• **Activity**:
Beginning with the line that holds "report – Update" and ending with the last line, please repeat the entries exactly and omit the pictures.

(Records from a data source)
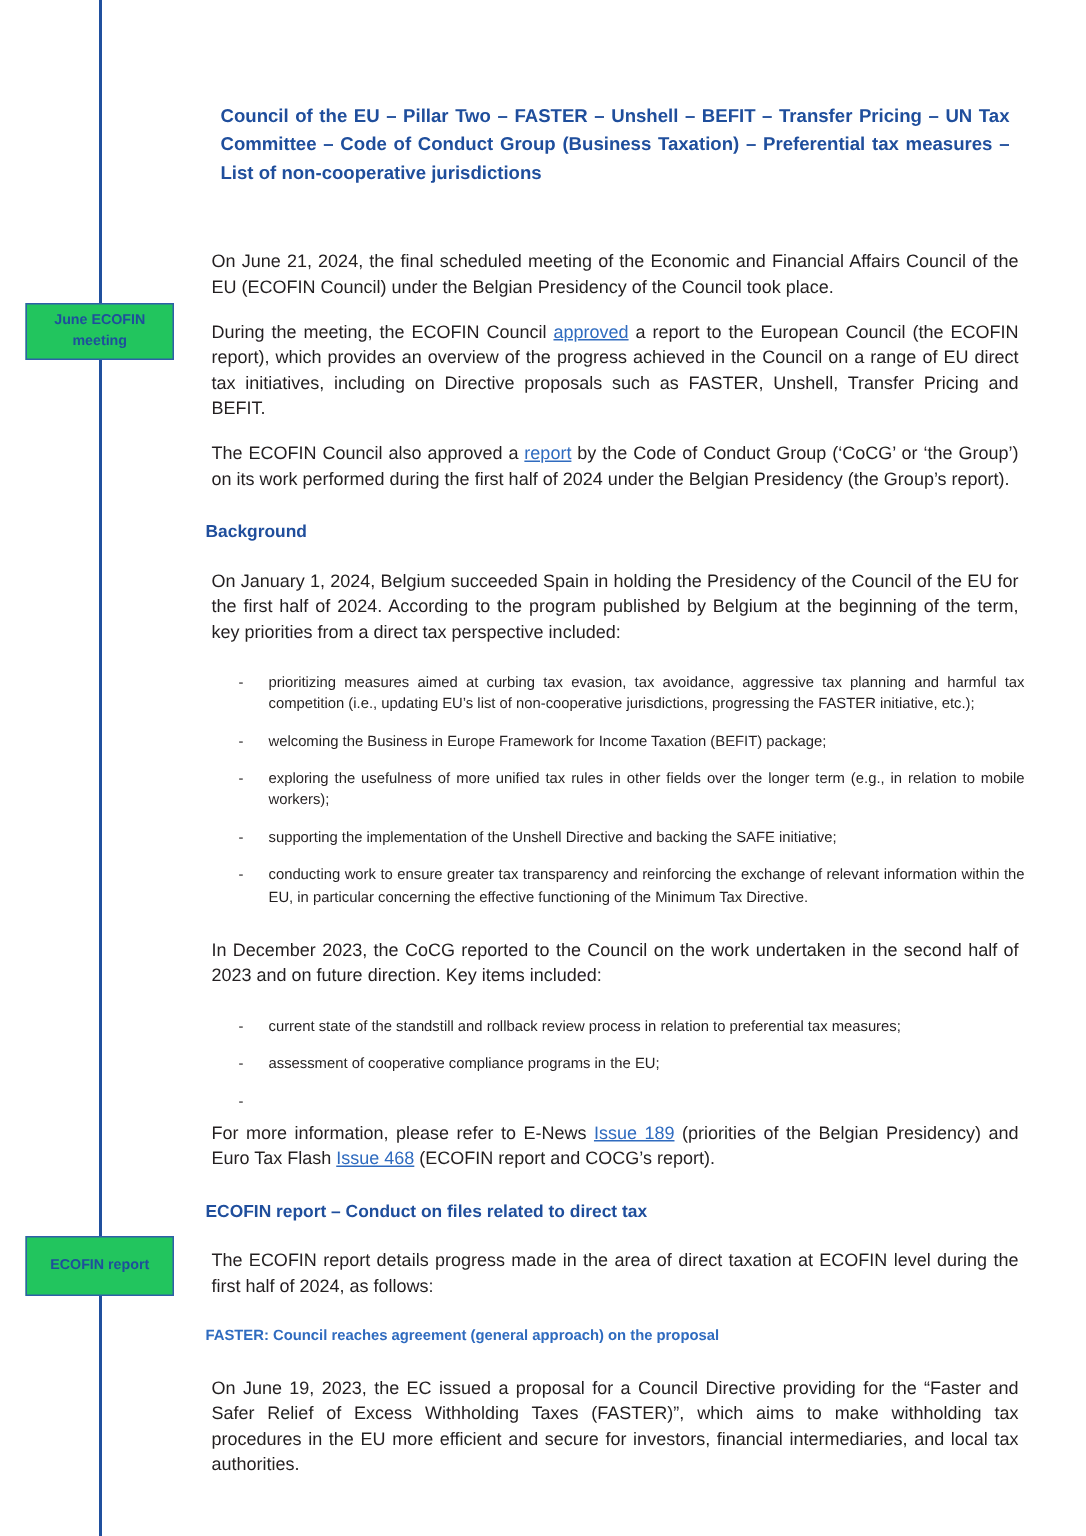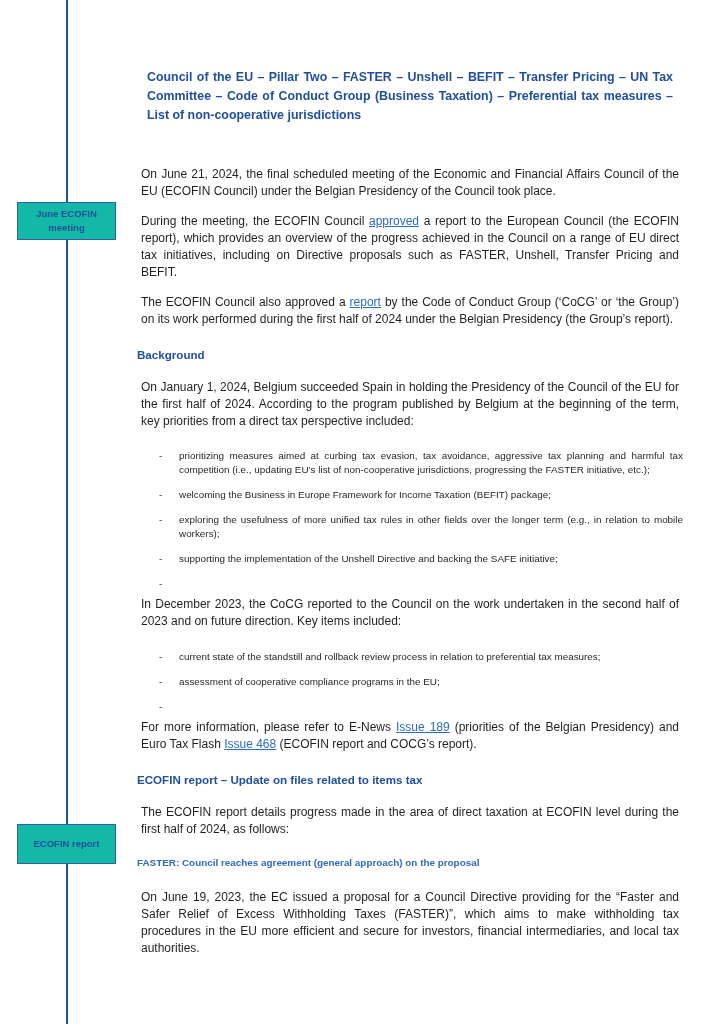"June ECOFIN" .callout { background: #14b8a6 -> #22c55e }
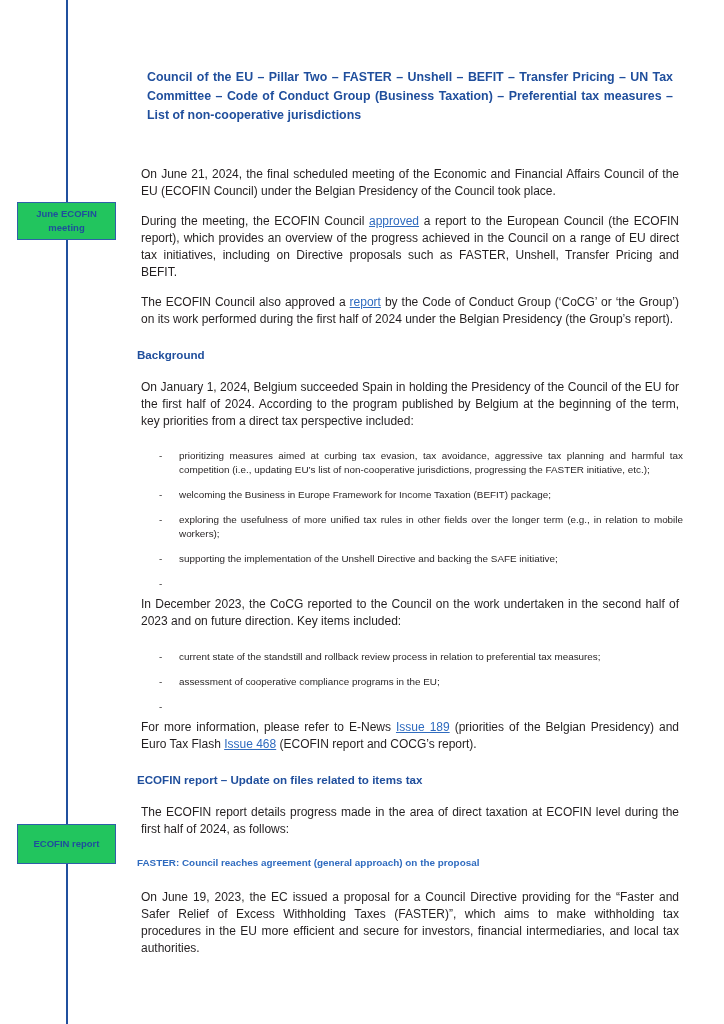"conducting work to ensure greater" span { html: none -> <span>conducting work to ensure greater tax transparency and reinforcing the exchange of relevant information within the EU, in particular concerning the effective functioning of the Minimum Tax Directive.</span> }
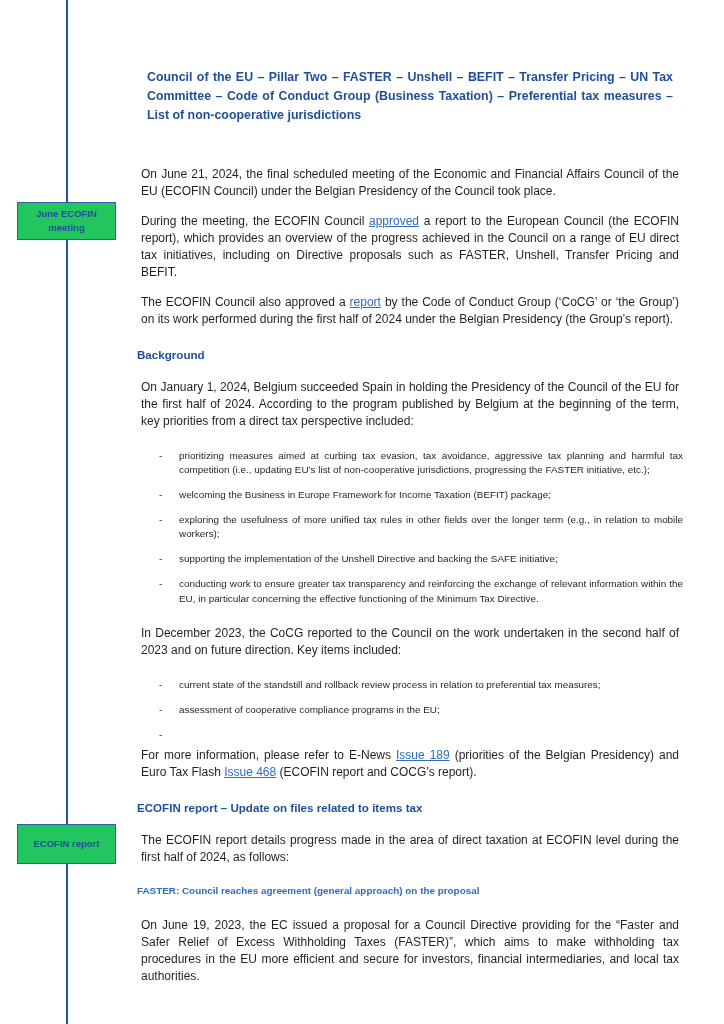"ECOFIN report – Update on" h2.section-heading { text: Update on files related to items -> Conduct on files related to direct }
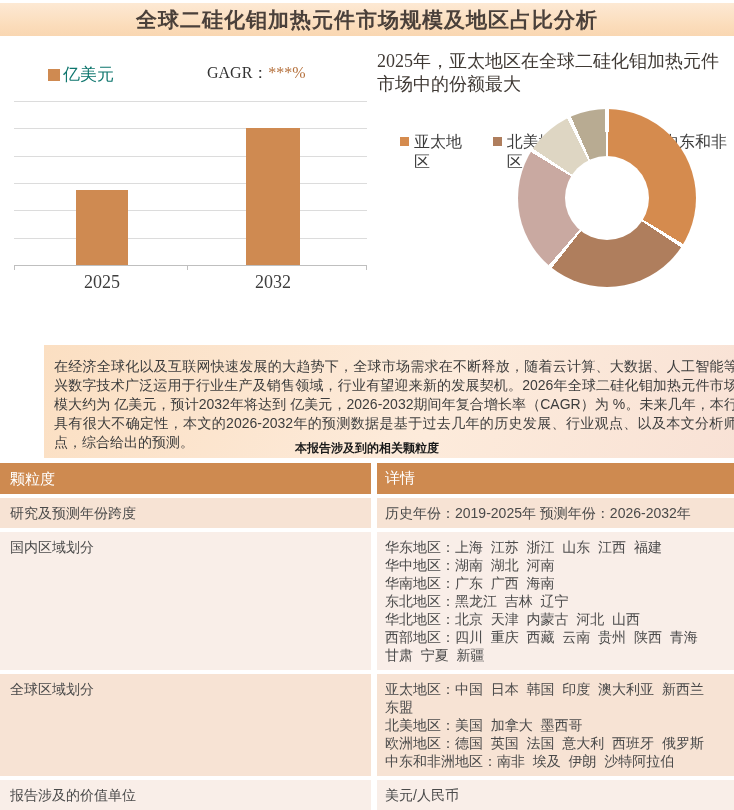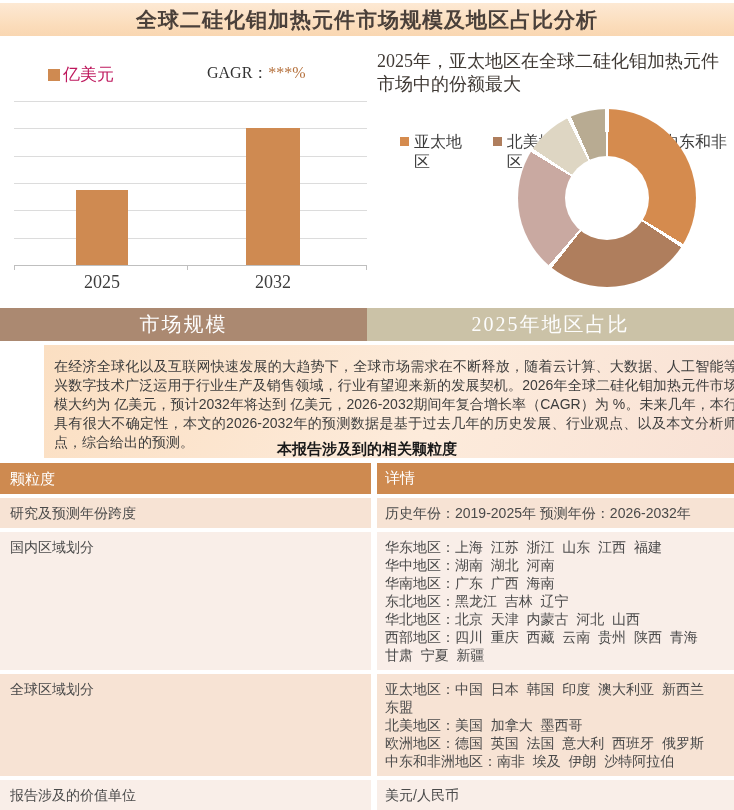"亿美元" .bar-legend { color: #be185d -> #0f766e }
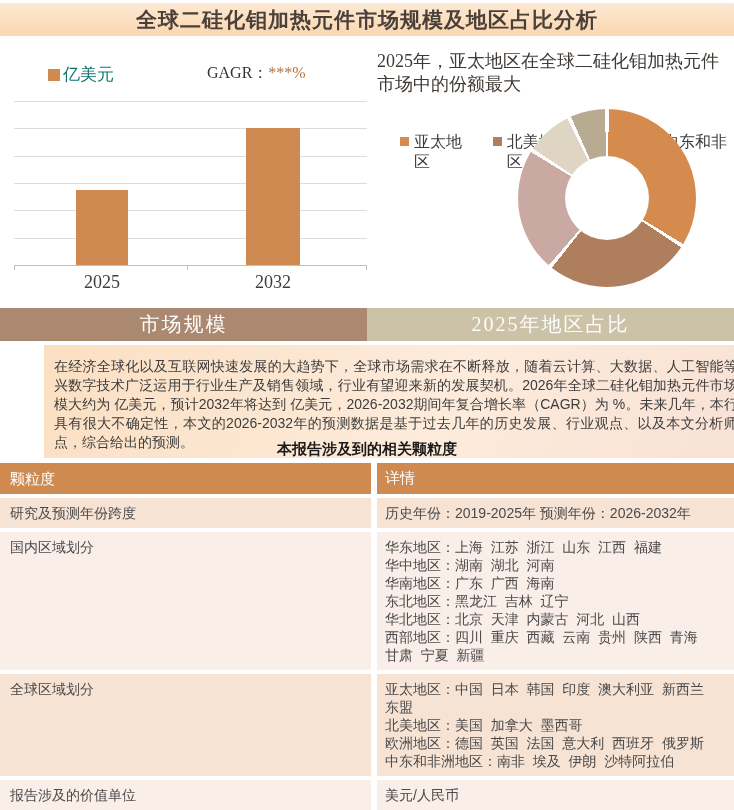"市场规模" div.tabs { html: <div> <div>市场规模</div> <div>2025年地区占比</div> </div> -> none }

• **Solution below**:
"ECOFIN report – Update on" h2.section-heading { text: Update on files related to items -> Conduct on files related to direct }
"亿美元" .bar-legend { color: #be185d -> #0f766e }
"市场规模" div.tabs { html: <div> <div>市场规模</div> <div>2025年地区占比</div> </div> -> none }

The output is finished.